* Task brief:
What should come back is the data below, word for word, minus any picture.

(Dataset entries begins)

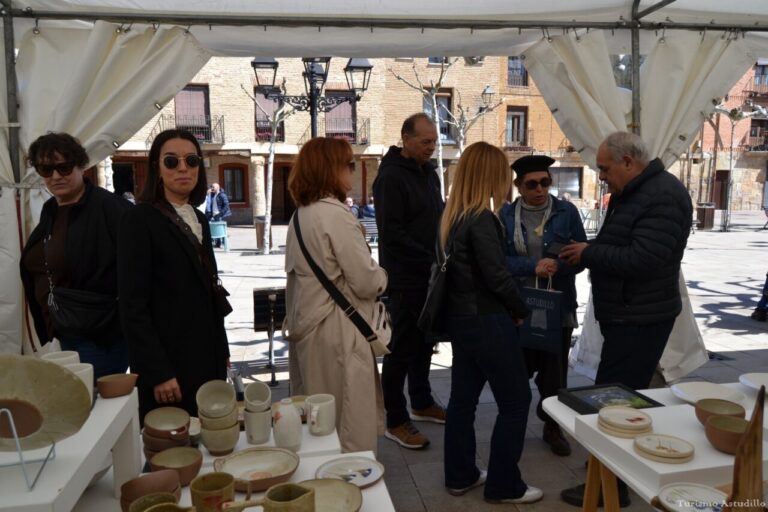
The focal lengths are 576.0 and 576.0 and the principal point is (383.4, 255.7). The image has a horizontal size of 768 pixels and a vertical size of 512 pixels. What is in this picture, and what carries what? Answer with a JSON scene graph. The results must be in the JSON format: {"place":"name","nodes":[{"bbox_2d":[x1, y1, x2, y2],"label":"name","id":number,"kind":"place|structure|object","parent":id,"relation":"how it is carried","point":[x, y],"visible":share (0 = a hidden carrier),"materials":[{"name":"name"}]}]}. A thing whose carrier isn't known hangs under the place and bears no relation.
{"place":"outdoors","nodes":[
{"label":"outdoors","id":0,"kind":"place"},
{"bbox_2d":[0,387,140,511],"label":"display stand","id":1,"kind":"object","parent":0,"point":[36,490],"visible":0.8,"materials":[{"name":"white wood"}]},
{"bbox_2d":[0,404,57,490],"label":"wire stand","id":2,"kind":"object","parent":1,"relation":"on","point":[45,460],"visible":0.73,"materials":[{"name":"silver metal"}]},
{"bbox_2d":[0,353,90,451],"label":"plate","id":3,"kind":"object","parent":2,"relation":"on","point":[68,379],"visible":0.97,"materials":[{"name":"beige ceramic"}]},
{"bbox_2d":[41,351,79,366],"label":"cup","id":4,"kind":"object","parent":1,"relation":"on","point":[66,351],"visible":0.28,"materials":[{"name":"white ceramic"}]},
{"bbox_2d":[64,363,94,402],"label":"cup","id":5,"kind":"object","parent":1,"relation":"on","point":[87,369],"visible":0.33,"materials":[{"name":"white ceramic"}]},
{"bbox_2d":[96,373,138,397],"label":"bowl","id":6,"kind":"object","parent":1,"relation":"on","point":[107,384],"visible":0.99,"materials":[{"name":"brown ceramic"}]},
{"bbox_2d":[109,52,594,226],"label":"brick building","id":7,"kind":"structure","parent":0,"point":[478,72],"materials":[{"name":"brick"}]},
{"bbox_2d":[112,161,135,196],"label":"doorway","id":8,"kind":"structure","parent":7,"relation":"in","point":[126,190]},
{"bbox_2d":[149,114,224,144],"label":"balcony","id":9,"kind":"structure","parent":7,"relation":"attached to","point":[223,120],"materials":[{"name":"black metal"}]},
{"bbox_2d":[174,85,210,140],"label":"window","id":10,"kind":"structure","parent":7,"relation":"in","point":[194,91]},
{"bbox_2d":[220,163,247,205],"label":"window","id":11,"kind":"structure","parent":7,"relation":"in","point":[233,172],"materials":[{"name":"brown wood"}]},
{"bbox_2d":[254,87,284,141],"label":"window","id":12,"kind":"structure","parent":7,"relation":"in","point":[259,130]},
{"bbox_2d":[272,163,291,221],"label":"door","id":13,"kind":"structure","parent":7,"relation":"in","point":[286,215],"materials":[{"name":"brown wood"}]},
{"bbox_2d":[325,95,355,140],"label":"window","id":14,"kind":"structure","parent":7,"relation":"in","point":[334,111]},
{"bbox_2d":[318,116,370,144],"label":"balcony","id":15,"kind":"structure","parent":7,"relation":"attached to","point":[364,124],"materials":[{"name":"metal"}]},
{"bbox_2d":[423,89,452,141],"label":"window","id":16,"kind":"structure","parent":7,"relation":"in","point":[447,97],"materials":[{"name":"grey glass"}]},
{"bbox_2d":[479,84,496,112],"label":"street lamp","id":17,"kind":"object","parent":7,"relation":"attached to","point":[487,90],"visible":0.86,"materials":[{"name":"grey metal"}]},
{"bbox_2d":[505,106,528,147],"label":"window","id":18,"kind":"structure","parent":7,"relation":"in","point":[517,114],"materials":[{"name":"brown wood"}]},
{"bbox_2d":[506,57,528,86],"label":"window","id":19,"kind":"structure","parent":7,"relation":"in","point":[516,69],"materials":[{"name":"grey glass"}]},
{"bbox_2d":[549,167,582,198],"label":"window","id":20,"kind":"structure","parent":7,"relation":"in","point":[556,184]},
{"bbox_2d":[187,208,767,511],"label":"pavement","id":21,"kind":"structure","parent":0,"point":[744,347],"materials":[{"name":"grey stone"}]},
{"bbox_2d":[17,133,130,379],"label":"woman","id":22,"kind":"object","parent":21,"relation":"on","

(Dataset entries ends)

* Answer to the exercise:
The focal lengths are 576.0 and 576.0 and the principal point is (383.4, 255.7). The image has a horizontal size of 768 pixels and a vertical size of 512 pixels. What is in this picture, and what carries what? Answer with a JSON scene graph. The results must be in the JSON format: {"place":"name","nodes":[{"bbox_2d":[x1, y1, x2, y2],"label":"name","id":number,"kind":"place|structure|object","parent":id,"relation":"how it is carried","point":[x, y],"visible":share (0 = a hidden carrier),"materials":[{"name":"name"}]}]}. A thing whose carrier isn't known hangs under the place and bears no relation.
{"place":"outdoors","nodes":[
{"label":"outdoors","id":0,"kind":"place"},
{"bbox_2d":[0,387,140,511],"label":"display stand","id":1,"kind":"object","parent":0,"point":[36,490],"visible":0.8,"materials":[{"name":"white wood"}]},
{"bbox_2d":[0,404,57,490],"label":"wire stand","id":2,"kind":"object","parent":1,"relation":"on","point":[45,460],"visible":0.73,"materials":[{"name":"silver metal"}]},
{"bbox_2d":[0,353,90,451],"label":"plate","id":3,"kind":"object","parent":2,"relation":"on","point":[68,379],"visible":0.97,"materials":[{"name":"beige ceramic"}]},
{"bbox_2d":[41,351,79,366],"label":"cup","id":4,"kind":"object","parent":1,"relation":"on","point":[66,351],"visible":0.28,"materials":[{"name":"white ceramic"}]},
{"bbox_2d":[64,363,94,402],"label":"cup","id":5,"kind":"object","parent":1,"relation":"on","point":[87,369],"visible":0.33,"materials":[{"name":"white ceramic"}]},
{"bbox_2d":[96,373,138,397],"label":"bowl","id":6,"kind":"object","parent":1,"relation":"on","point":[107,384],"visible":0.99,"materials":[{"name":"brown ceramic"}]},
{"bbox_2d":[109,52,594,226],"label":"brick building","id":7,"kind":"structure","parent":0,"point":[478,72],"materials":[{"name":"brick"}]},
{"bbox_2d":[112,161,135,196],"label":"doorway","id":8,"kind":"structure","parent":7,"relation":"in","point":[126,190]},
{"bbox_2d":[149,114,224,144],"label":"balcony","id":9,"kind":"structure","parent":7,"relation":"attached to","point":[223,120],"materials":[{"name":"black metal"}]},
{"bbox_2d":[174,85,210,140],"label":"window","id":10,"kind":"structure","parent":7,"relation":"in","point":[194,91]},
{"bbox_2d":[220,163,247,205],"label":"window","id":11,"kind":"structure","parent":7,"relation":"in","point":[233,172],"materials":[{"name":"brown wood"}]},
{"bbox_2d":[254,87,284,141],"label":"window","id":12,"kind":"structure","parent":7,"relation":"in","point":[259,130]},
{"bbox_2d":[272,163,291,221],"label":"door","id":13,"kind":"structure","parent":7,"relation":"in","point":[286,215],"materials":[{"name":"brown wood"}]},
{"bbox_2d":[325,95,355,140],"label":"window","id":14,"kind":"structure","parent":7,"relation":"in","point":[334,111]},
{"bbox_2d":[318,116,370,144],"label":"balcony","id":15,"kind":"structure","parent":7,"relation":"attached to","point":[364,124],"materials":[{"name":"metal"}]},
{"bbox_2d":[423,89,452,141],"label":"window","id":16,"kind":"structure","parent":7,"relation":"in","point":[447,97],"materials":[{"name":"grey glass"}]},
{"bbox_2d":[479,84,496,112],"label":"street lamp","id":17,"kind":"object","parent":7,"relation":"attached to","point":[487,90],"visible":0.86,"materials":[{"name":"grey metal"}]},
{"bbox_2d":[505,106,528,147],"label":"window","id":18,"kind":"structure","parent":7,"relation":"in","point":[517,114],"materials":[{"name":"brown wood"}]},
{"bbox_2d":[506,57,528,86],"label":"window","id":19,"kind":"structure","parent":7,"relation":"in","point":[516,69],"materials":[{"name":"grey glass"}]},
{"bbox_2d":[549,167,582,198],"label":"window","id":20,"kind":"structure","parent":7,"relation":"in","point":[556,184]},
{"bbox_2d":[187,208,767,511],"label":"pavement","id":21,"kind":"structure","parent":0,"point":[744,347],"materials":[{"name":"grey stone"}]},
{"bbox_2d":[17,133,130,379],"label":"woman","id":22,"kind":"object","parent":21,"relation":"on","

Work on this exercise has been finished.